Wie es weitergehen sollte und könnte für die Zukunft des Rheinlands, wurde ebenso im Juni auf der Entwicklungskonferenz in Düren deutlich. Angeleitet durch Kirchen, Umweltverbände, Gewerkschaften und Klima-Allianz Deutschland, kamen Bevölkerung und Zivilgesellschaft mit dem Geschäftsführer der Zukunftsagentur Rheinisches Revier in ein kritisches und konstruktives Gespräch. Dass die Kommunalpolitik trotz Einladung nicht anwesend war, legte eine bedauerliche Lücke im Strukturwandelprozess des Rheinischen Reviers offen. Auf den nachfolgenden RevierDialogen vertieften die Sachverständigen aus Wissenschaft und Zivilgesellschaft die Themen der Konferenz, weitere sind für 2024 in Planung. 
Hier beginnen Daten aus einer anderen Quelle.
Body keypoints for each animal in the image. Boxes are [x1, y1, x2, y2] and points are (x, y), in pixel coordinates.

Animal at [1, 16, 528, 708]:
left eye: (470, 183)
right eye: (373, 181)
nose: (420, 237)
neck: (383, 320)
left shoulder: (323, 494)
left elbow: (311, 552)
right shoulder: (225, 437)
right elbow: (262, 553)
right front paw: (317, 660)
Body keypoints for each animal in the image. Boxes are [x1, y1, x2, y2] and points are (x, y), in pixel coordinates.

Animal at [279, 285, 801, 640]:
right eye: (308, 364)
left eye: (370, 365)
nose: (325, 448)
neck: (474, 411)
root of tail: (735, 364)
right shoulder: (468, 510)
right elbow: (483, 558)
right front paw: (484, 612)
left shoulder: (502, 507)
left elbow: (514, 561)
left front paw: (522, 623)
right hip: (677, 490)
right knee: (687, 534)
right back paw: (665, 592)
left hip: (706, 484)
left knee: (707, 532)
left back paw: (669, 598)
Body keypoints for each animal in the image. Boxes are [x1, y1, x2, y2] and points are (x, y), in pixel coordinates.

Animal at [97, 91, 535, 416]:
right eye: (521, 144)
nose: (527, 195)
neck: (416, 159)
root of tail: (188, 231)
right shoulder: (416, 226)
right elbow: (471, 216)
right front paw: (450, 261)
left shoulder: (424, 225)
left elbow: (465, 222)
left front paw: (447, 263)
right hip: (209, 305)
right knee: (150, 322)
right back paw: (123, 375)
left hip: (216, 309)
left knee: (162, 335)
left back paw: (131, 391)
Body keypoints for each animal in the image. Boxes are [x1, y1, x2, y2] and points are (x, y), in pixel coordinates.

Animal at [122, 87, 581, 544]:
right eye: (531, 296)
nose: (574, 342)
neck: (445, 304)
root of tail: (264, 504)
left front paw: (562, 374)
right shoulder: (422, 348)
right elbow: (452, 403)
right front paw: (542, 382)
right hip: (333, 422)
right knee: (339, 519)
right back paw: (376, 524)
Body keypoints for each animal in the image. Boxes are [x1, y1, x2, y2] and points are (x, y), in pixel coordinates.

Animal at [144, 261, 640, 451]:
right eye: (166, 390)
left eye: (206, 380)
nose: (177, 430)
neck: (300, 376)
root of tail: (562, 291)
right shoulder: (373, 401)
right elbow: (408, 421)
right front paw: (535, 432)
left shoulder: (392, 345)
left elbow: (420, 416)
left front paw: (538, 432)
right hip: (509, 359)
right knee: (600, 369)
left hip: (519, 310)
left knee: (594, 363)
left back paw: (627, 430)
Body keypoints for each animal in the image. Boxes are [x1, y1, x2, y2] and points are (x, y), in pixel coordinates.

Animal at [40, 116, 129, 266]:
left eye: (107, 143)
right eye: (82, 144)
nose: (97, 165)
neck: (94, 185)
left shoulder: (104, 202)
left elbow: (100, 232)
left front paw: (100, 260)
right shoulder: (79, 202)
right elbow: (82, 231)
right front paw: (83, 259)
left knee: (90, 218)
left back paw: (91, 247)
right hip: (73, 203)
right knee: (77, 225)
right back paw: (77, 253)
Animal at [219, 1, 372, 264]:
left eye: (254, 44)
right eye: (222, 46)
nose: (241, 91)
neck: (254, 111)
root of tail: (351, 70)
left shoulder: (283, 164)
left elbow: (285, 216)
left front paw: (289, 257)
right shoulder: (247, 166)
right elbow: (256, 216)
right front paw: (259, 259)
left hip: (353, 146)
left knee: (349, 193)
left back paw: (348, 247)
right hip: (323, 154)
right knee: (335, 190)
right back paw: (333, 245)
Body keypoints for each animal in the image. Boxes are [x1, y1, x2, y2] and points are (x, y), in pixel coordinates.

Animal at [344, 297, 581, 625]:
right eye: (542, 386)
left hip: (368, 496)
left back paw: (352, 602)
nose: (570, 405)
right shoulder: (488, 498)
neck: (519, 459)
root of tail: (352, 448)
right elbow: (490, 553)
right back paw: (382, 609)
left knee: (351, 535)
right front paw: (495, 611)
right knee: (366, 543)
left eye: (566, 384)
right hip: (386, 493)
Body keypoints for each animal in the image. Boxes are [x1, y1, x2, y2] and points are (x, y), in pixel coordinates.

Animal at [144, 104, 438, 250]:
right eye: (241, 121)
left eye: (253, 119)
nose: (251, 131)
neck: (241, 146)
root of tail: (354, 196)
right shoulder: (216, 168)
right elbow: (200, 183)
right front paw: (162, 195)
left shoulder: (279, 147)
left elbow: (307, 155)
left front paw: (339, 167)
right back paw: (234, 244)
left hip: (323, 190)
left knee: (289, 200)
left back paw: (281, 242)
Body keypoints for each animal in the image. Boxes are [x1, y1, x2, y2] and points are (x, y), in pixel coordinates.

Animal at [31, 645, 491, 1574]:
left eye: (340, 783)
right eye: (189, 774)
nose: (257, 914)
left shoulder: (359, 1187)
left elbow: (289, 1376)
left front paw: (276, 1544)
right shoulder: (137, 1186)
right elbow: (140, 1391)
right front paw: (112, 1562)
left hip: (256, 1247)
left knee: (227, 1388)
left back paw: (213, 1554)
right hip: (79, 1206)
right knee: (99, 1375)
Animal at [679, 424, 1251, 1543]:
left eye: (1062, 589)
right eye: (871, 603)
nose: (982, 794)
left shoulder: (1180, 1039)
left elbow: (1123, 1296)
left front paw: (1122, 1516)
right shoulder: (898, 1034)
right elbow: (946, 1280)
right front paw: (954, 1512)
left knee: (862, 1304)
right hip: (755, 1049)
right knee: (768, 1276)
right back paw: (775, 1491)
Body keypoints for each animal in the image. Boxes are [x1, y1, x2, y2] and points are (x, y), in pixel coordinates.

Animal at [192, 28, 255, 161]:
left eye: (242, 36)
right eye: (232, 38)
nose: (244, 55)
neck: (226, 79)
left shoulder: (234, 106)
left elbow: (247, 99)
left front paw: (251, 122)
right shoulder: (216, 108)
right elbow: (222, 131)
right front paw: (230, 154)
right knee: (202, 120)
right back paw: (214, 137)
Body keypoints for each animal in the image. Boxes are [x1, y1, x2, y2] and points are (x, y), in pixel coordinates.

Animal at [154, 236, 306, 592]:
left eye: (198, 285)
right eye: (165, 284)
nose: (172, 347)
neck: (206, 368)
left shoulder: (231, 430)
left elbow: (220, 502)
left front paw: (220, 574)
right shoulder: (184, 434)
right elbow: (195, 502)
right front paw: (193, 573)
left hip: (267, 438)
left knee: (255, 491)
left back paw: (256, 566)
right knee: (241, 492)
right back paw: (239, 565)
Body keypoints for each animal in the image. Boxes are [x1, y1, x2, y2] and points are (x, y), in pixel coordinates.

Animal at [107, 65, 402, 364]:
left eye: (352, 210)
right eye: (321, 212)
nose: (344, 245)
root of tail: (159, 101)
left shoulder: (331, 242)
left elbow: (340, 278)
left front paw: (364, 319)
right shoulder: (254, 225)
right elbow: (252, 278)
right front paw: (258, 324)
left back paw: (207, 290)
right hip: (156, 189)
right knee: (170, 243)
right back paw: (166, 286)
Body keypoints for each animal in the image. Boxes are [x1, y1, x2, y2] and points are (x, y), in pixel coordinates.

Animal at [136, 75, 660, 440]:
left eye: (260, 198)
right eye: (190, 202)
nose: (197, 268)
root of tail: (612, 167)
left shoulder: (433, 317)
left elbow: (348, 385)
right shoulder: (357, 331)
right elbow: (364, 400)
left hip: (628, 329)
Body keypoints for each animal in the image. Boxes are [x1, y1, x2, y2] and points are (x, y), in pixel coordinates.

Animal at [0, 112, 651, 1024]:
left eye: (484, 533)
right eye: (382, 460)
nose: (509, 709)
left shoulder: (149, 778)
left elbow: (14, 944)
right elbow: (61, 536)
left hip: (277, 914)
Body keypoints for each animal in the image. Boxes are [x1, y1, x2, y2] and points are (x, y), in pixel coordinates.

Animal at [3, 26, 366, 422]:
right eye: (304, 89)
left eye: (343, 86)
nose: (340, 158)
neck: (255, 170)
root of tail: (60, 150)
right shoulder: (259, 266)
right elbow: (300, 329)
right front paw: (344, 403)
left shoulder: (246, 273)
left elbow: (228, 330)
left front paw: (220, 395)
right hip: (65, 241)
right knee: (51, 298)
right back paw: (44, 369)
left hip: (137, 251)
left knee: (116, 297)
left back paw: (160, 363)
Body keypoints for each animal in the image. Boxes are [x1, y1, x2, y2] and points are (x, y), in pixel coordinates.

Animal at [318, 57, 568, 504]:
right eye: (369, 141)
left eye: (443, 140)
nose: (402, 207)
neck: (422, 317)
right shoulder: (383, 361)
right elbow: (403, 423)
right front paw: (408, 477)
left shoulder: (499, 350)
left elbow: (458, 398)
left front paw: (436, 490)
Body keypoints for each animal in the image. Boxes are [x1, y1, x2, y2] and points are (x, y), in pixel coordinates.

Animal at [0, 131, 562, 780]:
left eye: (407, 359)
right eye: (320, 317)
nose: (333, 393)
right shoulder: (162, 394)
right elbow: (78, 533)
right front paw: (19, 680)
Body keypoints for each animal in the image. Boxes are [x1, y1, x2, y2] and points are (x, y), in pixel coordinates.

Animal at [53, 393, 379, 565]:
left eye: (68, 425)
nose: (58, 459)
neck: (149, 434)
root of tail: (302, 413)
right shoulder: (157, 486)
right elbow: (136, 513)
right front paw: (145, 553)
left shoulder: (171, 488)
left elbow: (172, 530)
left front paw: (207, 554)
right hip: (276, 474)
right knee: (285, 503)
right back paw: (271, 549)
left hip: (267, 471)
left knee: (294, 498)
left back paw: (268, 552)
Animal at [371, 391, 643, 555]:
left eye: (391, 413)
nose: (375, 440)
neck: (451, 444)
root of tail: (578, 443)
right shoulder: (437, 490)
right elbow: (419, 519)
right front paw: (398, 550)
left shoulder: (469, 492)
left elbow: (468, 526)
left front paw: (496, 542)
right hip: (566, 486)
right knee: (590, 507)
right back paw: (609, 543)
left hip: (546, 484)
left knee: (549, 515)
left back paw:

Die Abschlussveranstaltung unseres Projekts am 7. November in der Alten Feuerwache in Köln zeigte, dass Vernetzung engagierter Menschen mit einer klaren Haltung für Klimagerechtigkeit relevant bleibt. Mehr als 70 Mitstreiter*innen und Interessierte kamen, um mit uns gemäß dem Motto „Raus aus der Kohle, Rheinland for Future!“ sieben Jahre Engagement für die Transformation in NRW zu reflektieren und zu feiern. Jetzt sortiert sich die Zivilgesellschaft rund um die Tagebaue neu. Der Blick richtet sich zunehmend auf die Frage, wie wir die Region in der zweiten Phase des Strukturwandels mitgestalten können. Wie kann das gelingen in einer Zeit, die zunehmend von politischen und gesellschaftlichen Krisen gekennzeichnet ist? Wir vertrauen auf die engagierten Menschen und Initiativen vor Ort.